Top of SELECTED EXCERPT

The Troika is telling the Greek government to cut 173,000 public jobs. Last I saw, unemployment was 17.5% there in September (who knows what it is now?).

Is it a case of: “there but for the grace of God…” or is that where we are heading too?

Worth a read – I have grave doubts about Greece not defaulting before the end of Q1 2012:

http://www.guardian.co.uk/business/2011/dec/13/imf-slashes-greek-growth-forecast

@Chris

“The point here is the greed of the average home owner who ignored their loss of buying power in their wages due to the increase in the value of their home making them all rich”

House price rises a substitute mechanism for falling wages as such. Makes sense that employers would spin that too. These days (and not just in Ireland), when ‘real’ income is still falling and house prices falling faster, I have noticed that employers have reverted to giving employees grandiose job titles in place of a pay rise! What a ruse. I was just talking to a “Senior Programme Manager” in a well known financial services company who is green behind the ears to say the least and didn’t know that such things as ‘programme communication plans’ even exist (I won’t bore you with the bullshit answer he gave about project dependencies and other such bread and butter subjects for project/programme managers). Ho hum. At least he was happy with his lovely job title and new business cards to pass out to his friends.

I wish I could find a magic answer for unemployment but I don’t have one. I fear it will all end up in another pointless war.

Bottom of SELECTED EXCERPT

*LIST OF TASKS*
1. In the comment thread on Greek austerity, how many public jobs is the Troika telling the Greek government to cut?
2. Go on with the comment thread on Greek austerity, picking up after its final sentence.
The rows have no connection to the comment thread on Greek austerity.

Top of INFORMATION PROVIDED

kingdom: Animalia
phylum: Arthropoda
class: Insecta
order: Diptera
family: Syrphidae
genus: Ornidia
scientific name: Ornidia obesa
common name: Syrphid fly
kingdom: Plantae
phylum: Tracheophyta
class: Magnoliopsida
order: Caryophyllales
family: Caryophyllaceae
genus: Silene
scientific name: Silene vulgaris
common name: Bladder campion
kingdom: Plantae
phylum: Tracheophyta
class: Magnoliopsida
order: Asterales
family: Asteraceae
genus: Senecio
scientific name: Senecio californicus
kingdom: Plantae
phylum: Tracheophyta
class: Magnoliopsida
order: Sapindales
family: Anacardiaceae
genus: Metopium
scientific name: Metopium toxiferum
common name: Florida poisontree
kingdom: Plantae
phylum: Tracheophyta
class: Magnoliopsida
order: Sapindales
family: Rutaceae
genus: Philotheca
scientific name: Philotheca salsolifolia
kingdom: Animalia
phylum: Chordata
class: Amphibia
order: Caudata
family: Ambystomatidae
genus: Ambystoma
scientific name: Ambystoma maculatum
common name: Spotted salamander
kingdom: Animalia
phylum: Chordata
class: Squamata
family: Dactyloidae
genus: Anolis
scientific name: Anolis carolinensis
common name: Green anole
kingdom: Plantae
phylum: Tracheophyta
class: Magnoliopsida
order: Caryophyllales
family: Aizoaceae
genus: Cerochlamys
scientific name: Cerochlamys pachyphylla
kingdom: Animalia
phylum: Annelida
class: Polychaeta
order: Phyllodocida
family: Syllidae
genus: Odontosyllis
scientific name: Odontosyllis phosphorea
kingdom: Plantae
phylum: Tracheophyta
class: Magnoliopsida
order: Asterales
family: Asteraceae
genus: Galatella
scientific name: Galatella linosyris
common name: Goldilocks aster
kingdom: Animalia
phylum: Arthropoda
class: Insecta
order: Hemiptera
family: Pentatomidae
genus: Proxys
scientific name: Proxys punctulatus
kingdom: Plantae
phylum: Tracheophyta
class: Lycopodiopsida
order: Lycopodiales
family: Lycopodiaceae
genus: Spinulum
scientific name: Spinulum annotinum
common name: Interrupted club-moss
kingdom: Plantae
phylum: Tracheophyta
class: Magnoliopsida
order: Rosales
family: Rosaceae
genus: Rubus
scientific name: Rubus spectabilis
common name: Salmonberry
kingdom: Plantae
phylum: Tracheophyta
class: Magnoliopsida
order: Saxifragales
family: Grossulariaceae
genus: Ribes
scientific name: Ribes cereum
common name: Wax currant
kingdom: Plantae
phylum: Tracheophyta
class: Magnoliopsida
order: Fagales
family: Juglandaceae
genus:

Bottom of INFORMATION PROVIDED

*OUTPUTS IN ORDER*
1. 173,000

2.
@ colm brazel

Nope, Ireland has a great future if managed correctly. FDI and multi national corporate footprint belie that statement, their presence is a statement of belief.

…if managed correctly

This is the biggest problem and it won’t be solved by self-congratulation.

Today the ESRI reports on the poor image of Ireland’s public service.

Last month Joan Burton gave an example of the problem with the bubble costs in the system with a decade of tough times ahead:

The social protection budget grew dramatically during the years of the Celtic tiger. In 2001 spending on social protection stood at €7.84 billion and the 2010 outturn stands at €21.35 billion. This is an increase of 272% which is way above the increase in inflation of around 30% during the same period. Spending on schemes, services and administration in 2011 is estimated at €20.62bn. Pensions and other supports for retired and older people accounts for almost 30% of overall expenditure at just over €6 billion. My Department will spend over €77 million in 2011 on the free travel scheme which will benefit over 700,000 people, some 520,000 of whom are aged over 66.

@ Aidan R

We already have an investment bank in all but name called the science budget but the evidence of failure does not matter to the politicians and vested interests.

Apart from some positive factors in the late 1980s compared with now, that have been referred to by Stephen Kinsella, the international labour market is also a few billion bigger and we have a small presence or none in key growth markets.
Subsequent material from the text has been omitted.